Welcome to the second edition of Interview with a CISO.

This week, we spoke to Simon Goldsmith, Director of Information Security at OVO.

Simon has lived and worked in the UK, mainland Europe, the Middle East, and Asia and spent the last 20 years building security and resilience programmes for military aircraft, central banks, oilfields, and Ultraboost sneakers.

He believes that Security is a Team Sport and brings a collective approach to the security field.

We thoroughly enjoyed listening to his take.

Q. What are the top 3 traits you look for when hiring direct reports?

Integrity, Passion for Collective Improvement, Initiative

Q. What is the best part of your job?

I see the job as a pretty unique blend of engineer, emergency responder, strategist, and lawyer. Every day I get to apply systems thinking to complex and sometimes chaotic problems. And I am surrounded by colleagues who have committed themselves to solving humanity’s biggest problem, the climate crisis.

Q. What is the biggest misconception about being a CISO?

That a CISO owns security risk for an organisation. If you don’t have the authority to change the asset (data, system, contract), you can’t be the risk owner.  The best CISOs I’ve worked for have been custodians of the security culture – able to inspire change by explaining why security matters and how good security feels, specifying ‘these are the things we care about’ and why.

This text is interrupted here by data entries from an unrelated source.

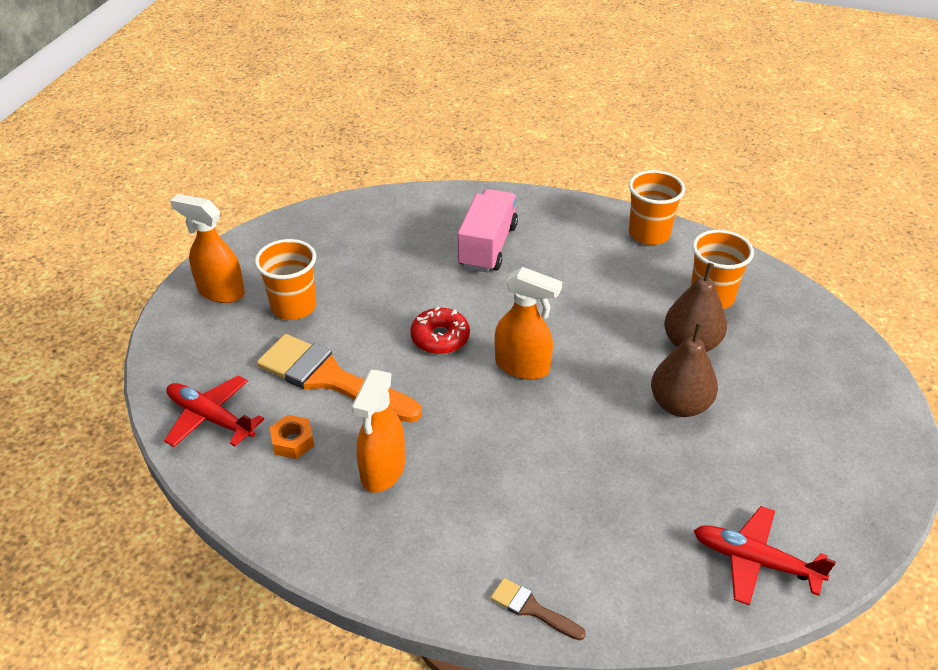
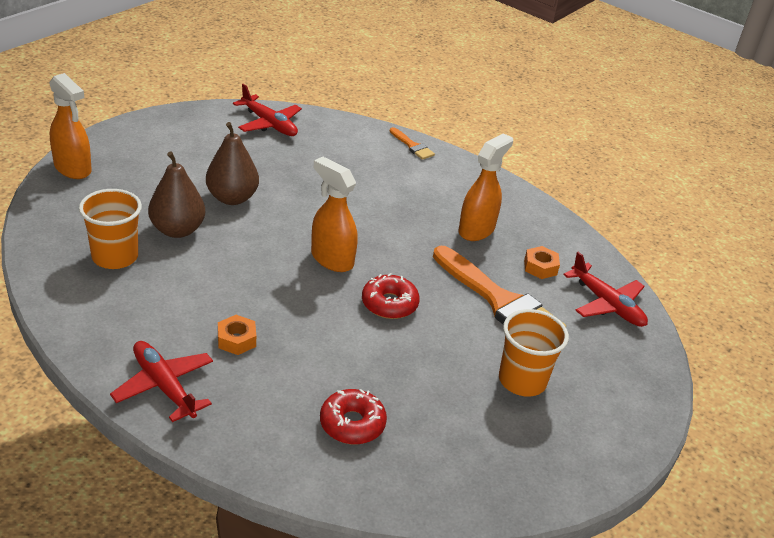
camera: 165 degrees left, 5 degrees down
(220, 291) = (600, 425): orange spray bottle -> orange spray bottle (73, 169)
(421, 234) = (352, 424): none -> red donut
(487, 246) = (285, 381): pink truck -> none
(532, 609) = (412, 146): brown brush -> orange brush
(548, 263) = (236, 340): none -> orange nut
(570, 217) = (164, 386): none -> red plane
(649, 234) = (99, 335): orange cup -> none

Q. How long will it take for the CISO to be part of the board as standard?

I’m not yet convinced every board needs a CISO to be a part of it. It is an easy thing for lawmakers and regulators to demand, but it’s a stopgap for more standardised board governance for cyber/infosec. More to the point, there are very few CISOs who are board-ready, and the professional development structures aren’t yet in place to fix that problem. Another, more scalable approach is a non-exec with in-depth InfoSec experience who can make sure the right questions are asked. There are existing Board positions who are well placed (with a good CISO in their team) to respond to those questions accurately and challenge the rest of the board to fulfil their security responsibilities.

Q. What will the CISO of the future look like in 5 years?

A little less white, middle aged and male. Accelerating that change will require more outspoken recognition that mono-cultures of people with the same lived experiences are objectively worse at security than diverse and inclusive teams.

Q. What is your most unusual interview experience?  (Either as the interviewer or interviewee)

One of my interviews, as I was leaving the Ministry of Defence, involved one of the big strategy consultancies flying a group of applicants to a race track in Germany. Jutta Kleinschmidt gave us a lesson, the first (and only) woman to win the Paris Dakar rally.  After driving a few laps and a bit of high-speed handling, we had ‘informal chats’ with some of the managing consultants. I didn’t get the job but still my best interview experience!

Q. Favourite movie or series with a security theme?

Anyone who doesn’t answer this question with Star Wars is not a real CISO.